Offene Fragen zum Spielverlauf

Obwohl die Demo einen Einblick in die Mechaniken gewährte, bleiben einige Fragen unbeantwortet. So ist zum jetzigen Zeitpunkt unklar, ob eine Version für die PlayStation VR2 erscheinen wird. Zudem ist die spielerische Tiefe der Kämpfe noch nicht abschließend bewertbar, da die aktuelle Version unter Performance-Problemen leidet, die sich in Bildrateneinbrüchen bei großen Explosionen äußern. Auch die Dynamik der Gefechte wurde als eher statisch wahrgenommen, da sich Spieler nur in einem begrenzten Bereich bewegen können. Es bleibt offen, wie stark die Entwickler die spielerische Freiheit im finalen Produkt ausbauen werden, insbesondere in Bezug auf die Erforschung der eigenen Zollstation. Zudem ist die USK-Einstufung für das Spiel derzeit noch ausstehend. Auch die langfristige Akzeptanz der Geruchssimulation bei einer breiten Spielerschaft, die nicht zwingend auf maximale Immersion durch Hardware-Erweiterungen setzt, ist eine offene Variable.

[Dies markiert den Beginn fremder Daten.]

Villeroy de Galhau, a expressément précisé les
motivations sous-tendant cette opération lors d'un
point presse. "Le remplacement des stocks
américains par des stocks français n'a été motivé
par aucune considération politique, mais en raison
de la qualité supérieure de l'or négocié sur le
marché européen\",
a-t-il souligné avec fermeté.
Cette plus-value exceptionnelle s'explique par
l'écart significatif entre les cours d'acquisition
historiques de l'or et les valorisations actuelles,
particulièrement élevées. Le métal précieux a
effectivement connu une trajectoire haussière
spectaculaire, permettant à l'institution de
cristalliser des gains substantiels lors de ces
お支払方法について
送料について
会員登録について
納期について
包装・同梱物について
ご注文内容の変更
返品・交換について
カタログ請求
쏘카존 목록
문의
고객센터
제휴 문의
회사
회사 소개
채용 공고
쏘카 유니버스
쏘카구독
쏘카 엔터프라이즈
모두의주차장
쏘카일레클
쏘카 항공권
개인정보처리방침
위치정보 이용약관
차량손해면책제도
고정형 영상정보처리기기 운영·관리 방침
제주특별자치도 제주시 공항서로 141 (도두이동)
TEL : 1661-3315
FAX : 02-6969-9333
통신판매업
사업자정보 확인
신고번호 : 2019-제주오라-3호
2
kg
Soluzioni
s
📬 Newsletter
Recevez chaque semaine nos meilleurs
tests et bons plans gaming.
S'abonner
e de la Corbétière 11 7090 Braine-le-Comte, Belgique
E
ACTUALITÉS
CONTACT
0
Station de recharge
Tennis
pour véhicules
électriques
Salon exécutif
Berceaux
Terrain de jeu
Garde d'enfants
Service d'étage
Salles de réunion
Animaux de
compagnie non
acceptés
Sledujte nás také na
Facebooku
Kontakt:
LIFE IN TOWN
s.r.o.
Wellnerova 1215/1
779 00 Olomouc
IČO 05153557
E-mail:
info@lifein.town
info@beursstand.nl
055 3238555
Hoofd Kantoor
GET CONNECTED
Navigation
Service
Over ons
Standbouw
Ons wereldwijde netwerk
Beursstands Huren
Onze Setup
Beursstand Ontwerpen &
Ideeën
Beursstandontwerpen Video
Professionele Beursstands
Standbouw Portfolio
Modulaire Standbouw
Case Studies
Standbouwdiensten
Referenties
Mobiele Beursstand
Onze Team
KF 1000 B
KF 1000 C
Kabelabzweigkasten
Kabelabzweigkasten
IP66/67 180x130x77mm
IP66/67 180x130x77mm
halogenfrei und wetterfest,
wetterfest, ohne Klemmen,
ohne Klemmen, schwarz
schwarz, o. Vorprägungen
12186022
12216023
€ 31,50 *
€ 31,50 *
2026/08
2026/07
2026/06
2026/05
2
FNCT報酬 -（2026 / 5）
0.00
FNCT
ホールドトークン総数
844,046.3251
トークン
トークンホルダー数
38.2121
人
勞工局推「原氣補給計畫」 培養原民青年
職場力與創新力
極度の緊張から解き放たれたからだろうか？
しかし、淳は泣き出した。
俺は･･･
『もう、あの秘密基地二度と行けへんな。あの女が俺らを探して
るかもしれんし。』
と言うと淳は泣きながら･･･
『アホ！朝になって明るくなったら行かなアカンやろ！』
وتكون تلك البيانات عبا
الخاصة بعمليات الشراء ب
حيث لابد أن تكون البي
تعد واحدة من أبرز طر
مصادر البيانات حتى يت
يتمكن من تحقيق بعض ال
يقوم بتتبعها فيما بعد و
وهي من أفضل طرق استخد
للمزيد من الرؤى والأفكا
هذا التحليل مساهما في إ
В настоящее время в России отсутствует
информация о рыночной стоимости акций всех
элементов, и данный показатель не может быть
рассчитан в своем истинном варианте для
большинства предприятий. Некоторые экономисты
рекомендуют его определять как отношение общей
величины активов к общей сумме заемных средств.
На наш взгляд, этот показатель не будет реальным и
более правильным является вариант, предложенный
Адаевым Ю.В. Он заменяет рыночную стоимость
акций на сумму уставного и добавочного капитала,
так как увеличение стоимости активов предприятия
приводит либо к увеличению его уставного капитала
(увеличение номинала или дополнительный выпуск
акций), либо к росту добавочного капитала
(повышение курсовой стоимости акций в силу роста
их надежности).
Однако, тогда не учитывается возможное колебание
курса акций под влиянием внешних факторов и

Ausblick auf den Early-Access

Die Entwickler haben einen klaren Zeitplan für die kommenden Monate kommuniziert. Die Beta-Version, die auf der Gamescom gezeigt wurde, dient als Grundlage für die weitere Optimierung. Für den Spätherbst 2026 ist der Start in den Early-Access auf Steam sowie für die Meta-Quest-Plattform geplant. Ein ungewöhnlicher Schritt ist dabei, dass die Entwickler diese Phase bereits als Version 1.0 deklarieren, um gezielt Feedback und Ideen der Community in die Entwicklung einfließen zu lassen. Dieser iterative Prozess soll bis zum Frühjahr 2027 andauern, an dessen Ende die Veröffentlichung der tatsächlichen Vollversion steht. Die Entwickler nutzen diese Zeit, um sowohl die Performance-Probleme zu beheben als auch die Spielbalance anzupassen. Bis dahin müssen sich Interessierte gedulden, ob das Konzept der intergalaktischen Zollkontrolle in Kombination mit den sensorischen Erweiterungen die hohen Erwartungen an ein innovatives VR-Erlebnis dauerhaft erfüllen kann.